• [Problem requirements] Print every line of text in the data below without changing it, and leave the pictures out of your answer.
+===+
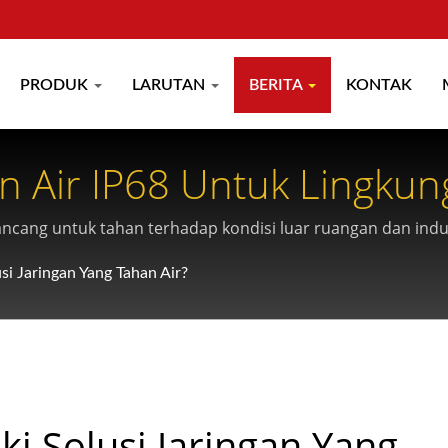
PRODUK
LARUTAN
BERITA
KONTAK
an Air IP68 Untuk Lingku
ancang untuk tahan terhadap kondisi luar ruangan dan indu
i Jaringan Yang Tahan Air?
i Solusi Jaringan Yang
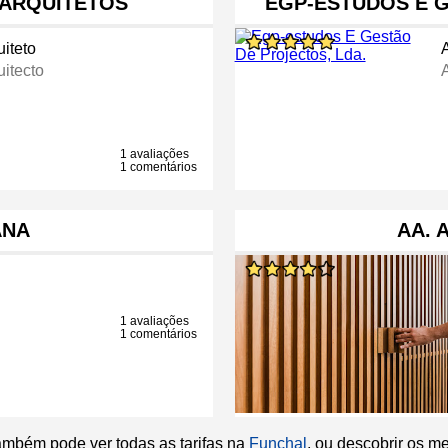
 ARQUITETOS
EGP-ESTUDOS E 
uiteto
uitecto
1 avaliações
1 comentários
ANA
AA. 
1 avaliações
1 comentários
ambém pode ver todas as tarifas na
Funchal
, ou descobrir os m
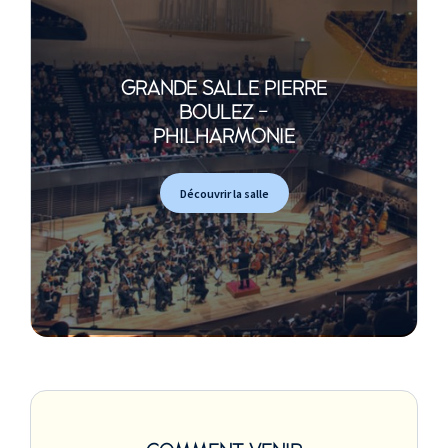
GRANDE SALLE PIERRE
BOULEZ -
PHILHARMONIE
Découvrir la salle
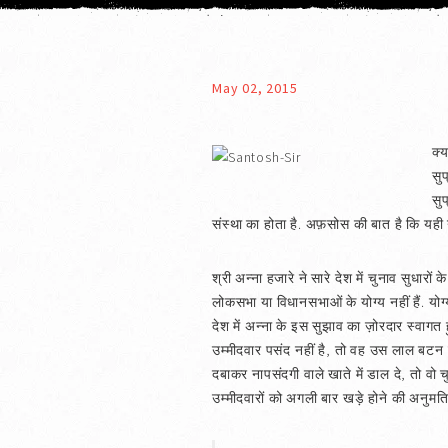
May 02, 2015
क्
सु
सु
संस्था का होता है. अफ़सोस की बात है कि यही न
श्री अन्ना हजारे ने सारे देश में चुनाव सुधार
लोकसभा या विधानसभाओं के योग्य नहीं हैं. योग्य
देश में अन्ना के इस सुझाव का ज़ोरदार स्वा
उम्मीदवार पसंद नहीं है, तो वह उस लाल बटन
दबाकर नापसंदगी वाले खाते में डाल दे, तो वो 
उम्मीदवारों को अगली बार खड़े होने की अनुमति न 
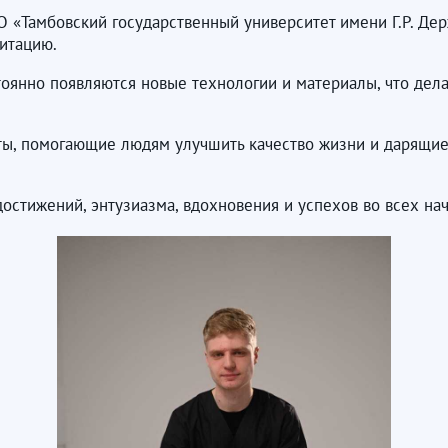
 «Тамбовский государственный университет имени Г.Р. Дер
итацию.
тоянно появляются новые технологии и материалы, что дел
ы, помогающие людям улучшить качество жизни и дарящие 
стижений, энтузиазма, вдохновения и успехов во всех на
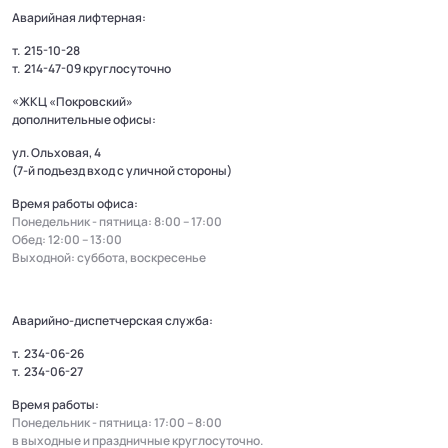
Аварийная лифтерная:
т.
215-10-28
т.
214-47-09
круглосуточно
«ЖКЦ «Покровский»
дополнительные офисы:
ул. Ольховая, 4
(7-й подъезд вход с уличной стороны)
Время работы офиса:
Понедельник - пятница: 8:00 – 17:00
Обед: 12:00 – 13:00
Выходной: суббота, воскресенье
Аварийно-диспетчерская служба:
т.
234-06-26
т.
234-06-27
Время работы:
Понедельник - пятница: 17:00 – 8:00
в выходные и праздничные круглосуточно.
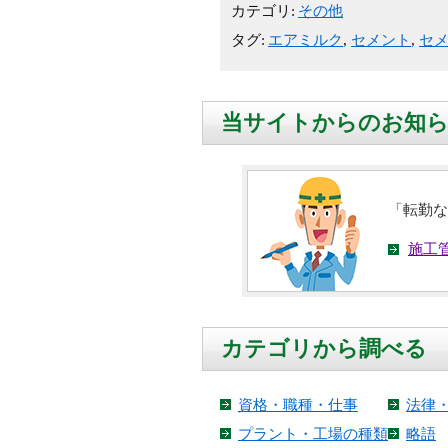
カテゴリ:
その他
タグ:
エアミルク
,
セメント
,
セ
当サイトからのお知
「転勤な
施工
カテゴリから調べる
資格・職種・仕事
法律
プラント・工場の種類
略語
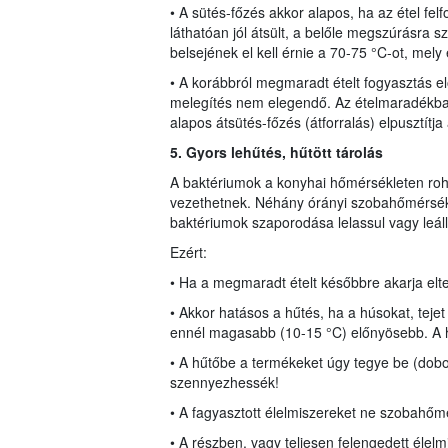
• A sütés-főzés akkor alapos, ha az étel felf
láthatóan jól átsült, a belőle megszúrásra s
belsejének el kell érnie a 70-75 °C-ot, mely 
• A korábbról megmaradt ételt fogyasztás elő
melegítés nem elegendő. Az ételmaradékban
alapos átsütés-főzés (átforralás) elpusztítja
5. Gyors lehűtés, hűtö
tt
tárolás
A baktériumok a konyhai hőmérsékleten ro
vezethetnek. Néhány órányi szobahőmérsékl
baktériumok szaporodása lelassul vagy leáll
Ezért:
• Ha a megmaradt ételt későbbre akarja elte
• Akkor hatásos a hűtés, ha a húsokat, tejet
ennél magasabb (10-15 °C) előnyösebb. A h
• A hűtőbe a termékeket úgy tegye be (do
szennyezhessék!
• A fagyasztott élelmiszereket ne szobahő
• A részben, vagy teljesen felengedett élelm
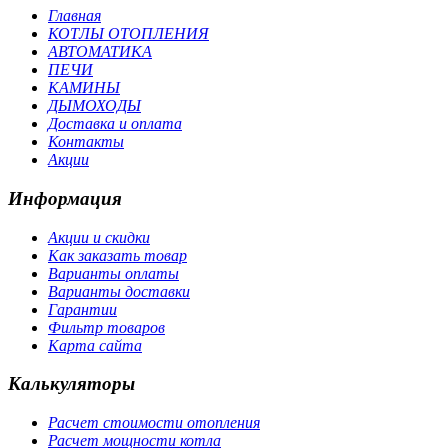
Главная
КОТЛЫ ОТОПЛЕНИЯ
АВТОМАТИКА
ПЕЧИ
КАМИНЫ
ДЫМОХОДЫ
Доставка и оплата
Контакты
Акции
Информация
Акции и скидки
Как заказать товар
Варианты оплаты
Варианты доставки
Гарантии
Фильтр товаров
Карта сайта
Калькуляторы
Расчет стоимости отопления
Расчет мощности котла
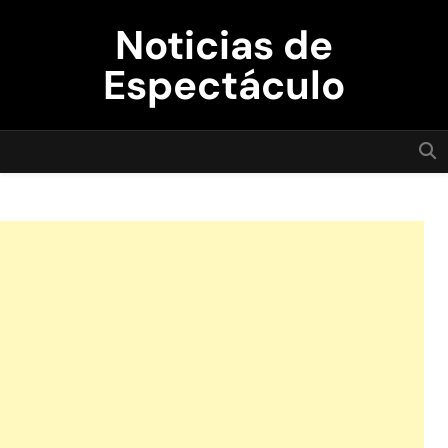
Skip
Noticias de
to
content
Espectáculo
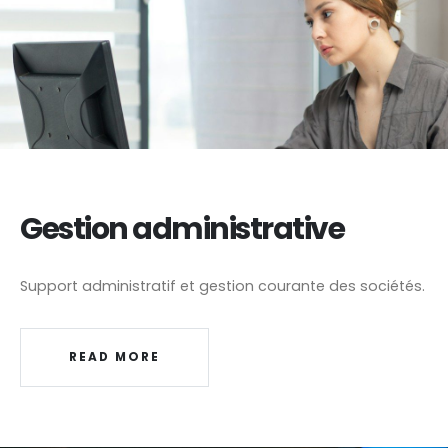
Gestion administrative
Support administratif et gestion courante des sociétés.
READ MORE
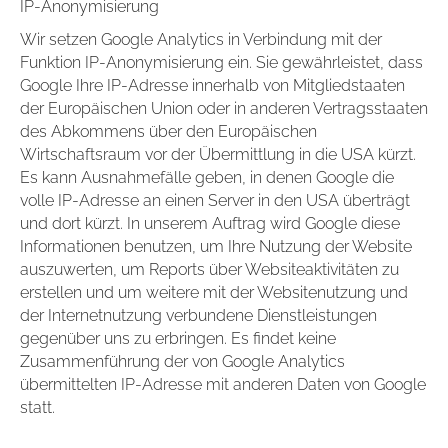
IP-Anonymisierung
Wir setzen Google Analytics in Verbindung mit der
Funktion IP-Anonymisierung ein. Sie gewährleistet, dass
Google Ihre IP-Adresse innerhalb von Mitgliedstaaten
der Europäischen Union oder in anderen Vertragsstaaten
des Abkommens über den Europäischen
Wirtschaftsraum vor der Übermittlung in die USA kürzt.
Es kann Ausnahmefälle geben, in denen Google die
volle IP-Adresse an einen Server in den USA überträgt
und dort kürzt. In unserem Auftrag wird Google diese
Informationen benutzen, um Ihre Nutzung der Website
auszuwerten, um Reports über Websiteaktivitäten zu
erstellen und um weitere mit der Websitenutzung und
der Internetnutzung verbundene Dienstleistungen
gegenüber uns zu erbringen. Es findet keine
Zusammenführung der von Google Analytics
übermittelten IP-Adresse mit anderen Daten von Google
statt.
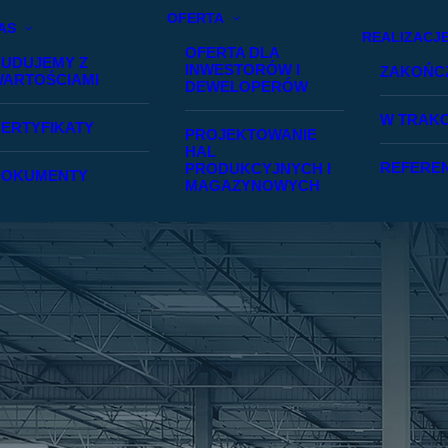
OFERTA
AS
REALIZACJ
OFERTA DLA
UDUJEMY Z
INWESTORÓW I
ZAKOŃC
ARTOŚCIAMI
DEWELOPERÓW
W TRAKC
ERTYFIKATY
PROJEKTOWANIE
HAL
REFERE
PRODUKCYJNYCH I
DOKUMENTY
MAGAZYNOWYCH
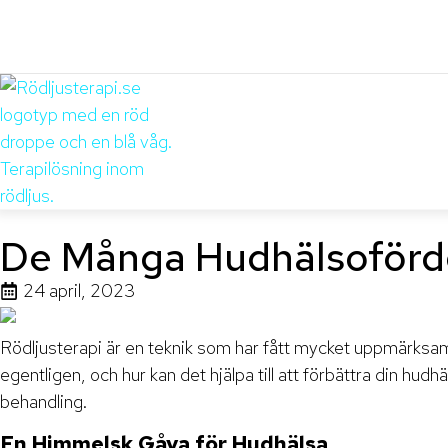
De Många Hudhälsoförde
24 april, 2023
Rödljusterapi är en teknik som har fått mycket uppmärksam
egentligen, och hur kan det hjälpa till att förbättra din h
behandling.
En Himmelsk Gåva för Hudhälsa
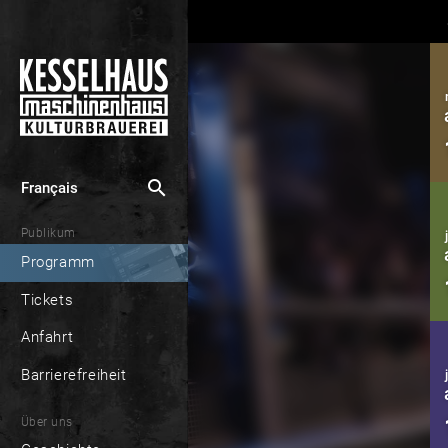
search
Français
Publikum
Programm
Tickets
Anfahrt
Barrierefreiheit
Über uns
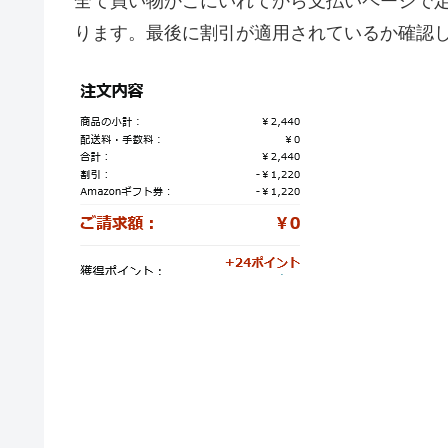
全て買い物かごにいれてから支払いページで定
ります。最後に割引が適用されているか確認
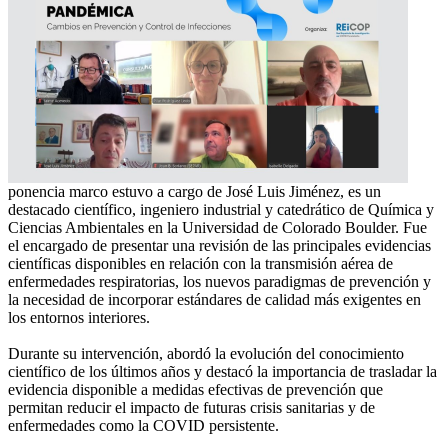
ponencia marco estuvo a cargo de José Luis Jiménez, es un
destacado científico, ingeniero industrial y catedrático de Química y
Ciencias Ambientales en la Universidad de Colorado Boulder. Fue
el encargado de presentar una revisión de las principales evidencias
científicas disponibles en relación con la transmisión aérea de
enfermedades respiratorias, los nuevos paradigmas de prevención y
la necesidad de incorporar estándares de calidad más exigentes en
los entornos interiores.
Durante su intervención, abordó la evolución del conocimiento
científico de los últimos años y destacó la importancia de trasladar la
evidencia disponible a medidas efectivas de prevención que
permitan reducir el impacto de futuras crisis sanitarias y de
enfermedades como la COVID persistente.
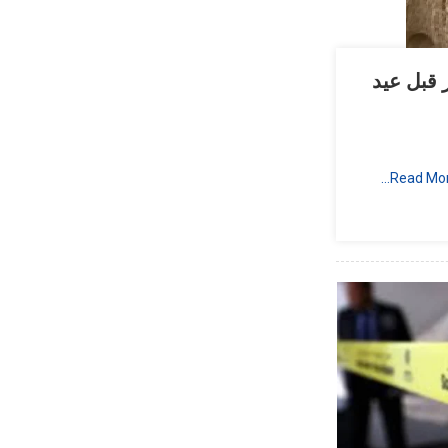
 قبل عيد
Read Mor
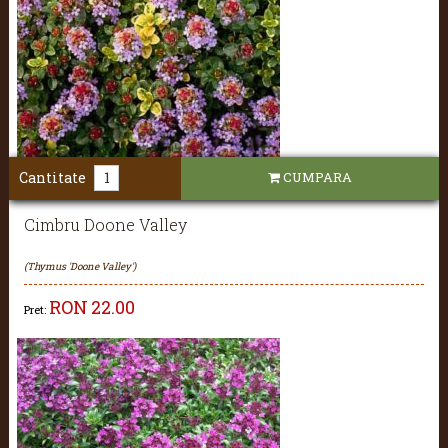
Cantitate
CUMPARA
Cimbru Doone Valley
(Thymus 'Doone Valley')
RON
22.00
Pret:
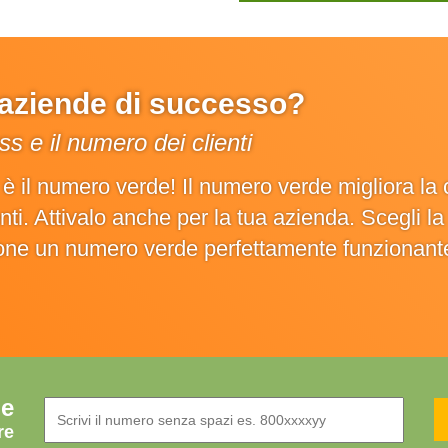
e aziende di successo?
s e il numero dei clienti
o è il numero verde! Il numero verde migliora 
ienti. Attivalo anche per la tua azienda. Scegli 
ione un numero verde perfettamente funzionant
de
re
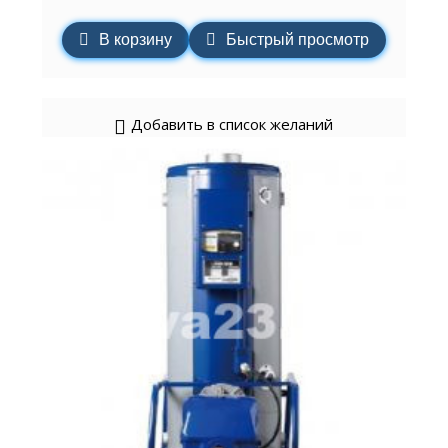
В корзину
Быстрый просмотр
Добавить в список желаний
+===+
• [Answer section]
PRODUK
LARUTAN
BERITA
KONTAK
an Air IP68 Untuk Lingku
ancang untuk tahan terhadap kondisi luar ruangan dan indu
i Jaringan Yang Tahan Air?
i Solusi Jaringan Yang
 ARQUITETOS
EGP-ESTUDOS E 
uiteto
uitecto
1 avaliações
1 comentários
ANA
AA. 
1 avaliações
1 comentários
ambém pode ver todas as tarifas na
Funchal
, ou descobrir os m
GRANDE SALLE PIERRE
BOULEZ -
PHILHARMONIE
Découvrir la salle
May 02, 2015
क्
सु
सु
संस्था का होता है. अफ़सोस की बात है कि यही न
श्री अन्ना हजारे ने सारे देश में चुनाव सुधार
लोकसभा या विधानसभाओं के योग्य नहीं हैं. योग्य
देश में अन्ना के इस सुझाव का ज़ोरदार स्वा
उम्मीदवार पसंद नहीं है, तो वह उस लाल बटन
दबाकर नापसंदगी वाले खाते में डाल दे, तो वो 
उम्मीदवारों को अगली बार खड़े होने की अनुमति न 
 «Тамбовский государственный университет имени Г.Р. Дер
итацию.
тоянно появляются новые технологии и материалы, что дел
ы, помогающие людям улучшить качество жизни и дарящие 
стижений, энтузиазма, вдохновения и успехов во всех на
Аварийная лифтерная:
т.
215-10-28
т.
214-47-09
круглосуточно
«ЖКЦ «Покровский»
дополнительные офисы:
ул. Ольховая, 4
(7-й подъезд вход с уличной стороны)
Время работы офиса:
Понедельник - пятница: 8:00 – 17:00
Обед: 12:00 – 13:00
Выходной: суббота, воскресенье
Аварийно-диспетчерская служба:
т.
234-06-26
т.
234-06-27
Время работы:
Понедельник - пятница: 17:00 – 8:00
в выходные и праздничные круглосуточно.
カテゴリ:
その他
タグ:
エアミルク
,
セメント
,
セ
当サイトからのお知
「転勤な
施工
カテゴリから調べる
資格・職種・仕事
法律
プラント・工場の種類
略語
• A sütés-főzés akkor alapos, ha az étel felf
láthatóan jól átsült, a belőle megszúrásra s
belsejének el kell érnie a 70-75 °C-ot, mely 
• A korábbról megmaradt ételt fogyasztás elő
melegítés nem elegendő. Az ételmaradékban
alapos átsütés-főzés (átforralás) elpusztítja
5. Gyors lehűtés, hűtö
tt
tárolás
A baktériumok a konyhai hőmérsékleten ro
vezethetnek. Néhány órányi szobahőmérsékl
baktériumok szaporodása lelassul vagy leáll
Ezért:
• Ha a megmaradt ételt későbbre akarja elte
• Akkor hatásos a hűtés, ha a húsokat, tejet
ennél magasabb (10-15 °C) előnyösebb. A h
• A hűtőbe a termékeket úgy tegye be (do
szennyezhessék!
• A fagyasztott élelmiszereket ne szobahő
• A részben, vagy teljesen felengedett élelm
Главная
КОТЛЫ ОТОПЛЕНИЯ
АВТОМАТИКА
ПЕЧИ
КАМИНЫ
ДЫМОХОДЫ
Доставка и оплата
Контакты
Акции
Информация
Акции и скидки
Как заказать товар
Варианты оплаты
Варианты доставки
Гарантии
Фильтр товаров
Карта сайта
Калькуляторы
Расчет стоимости отопления
Расчет мощности котла
Skip
Noticias de
to
content
Espectáculo
Gestion administrative
Support administratif et gestion courante des sociétés.
READ MORE
IP-Anonymisierung
Wir setzen Google Analytics in Verbindung mit der
Funktion IP-Anonymisierung ein. Sie gewährleistet, dass
Google Ihre IP-Adresse innerhalb von Mitgliedstaaten
der Europäischen Union oder in anderen Vertragsstaaten
des Abkommens über den Europäischen
Wirtschaftsraum vor der Übermittlung in die USA kürzt.
Es kann Ausnahmefälle geben, in denen Google die
volle IP-Adresse an einen Server in den USA überträgt
und dort kürzt. In unserem Auftrag wird Google diese
Informationen benutzen, um Ihre Nutzung der Website
auszuwerten, um Reports über Websiteaktivitäten zu
erstellen und um weitere mit der Websitenutzung und
der Internetnutzung verbundene Dienstleistungen
gegenüber uns zu erbringen. Es findet keine
Zusammenführung der von Google Analytics
übermittelten IP-Adresse mit anderen Daten von Google
statt.
OFERTA
AS
REALIZACJ
OFERTA DLA
UDUJEMY Z
INWESTORÓW I
ZAKOŃC
ARTOŚCIAMI
DEWELOPERÓW
W TRAKC
ERTYFIKATY
PROJEKTOWANIE
HAL
REFERE
PRODUKCYJNYCH I
DOKUMENTY
MAGAZYNOWYCH
De Många Hudhälsoförde
24 april, 2023
Rödljusterapi är en teknik som har fått mycket uppmärksam
egentligen, och hur kan det hjälpa till att förbättra din h
behandling.
En Himmelsk Gåva för Hudhälsa
search
Français
Publikum
Programm
Tickets
Anfahrt
Barrierefreiheit
Über uns
全て買い物かごにいれてから支払いページで定
ります。最後に割引が適用されているか確認
ponencia marco estuvo a cargo de José Luis Jiménez, es un
destacado científico, ingeniero industrial y catedrático de Química y
Ciencias Ambientales en la Universidad de Colorado Boulder. Fue
el encargado de presentar una revisión de las principales evidencias
científicas disponibles en relación con la transmisión aérea de
enfermedades respiratorias, los nuevos paradigmas de prevención y
la necesidad de incorporar estándares de calidad más exigentes en
los entornos interiores.
Durante su intervención, abordó la evolución del conocimiento
científico de los últimos años y destacó la importancia de trasladar la
evidencia disponible a medidas efectivas de prevención que
permitan reducir el impacto de futuras crisis sanitarias y de
enfermedades como la COVID persistente.
 قبل عيد
Read Mor
Cantitate
CUMPARA
Cimbru Doone Valley
(Thymus 'Doone Valley')
RON
22.00
Pret:
e aziende di successo?
s e il numero dei clienti
o è il numero verde! Il numero verde migliora 
ienti. Attivalo anche per la tua azienda. Scegli 
ione un numero verde perfettamente funzionant
de
re
В корзину
Быстрый просмотр
Добавить в список желаний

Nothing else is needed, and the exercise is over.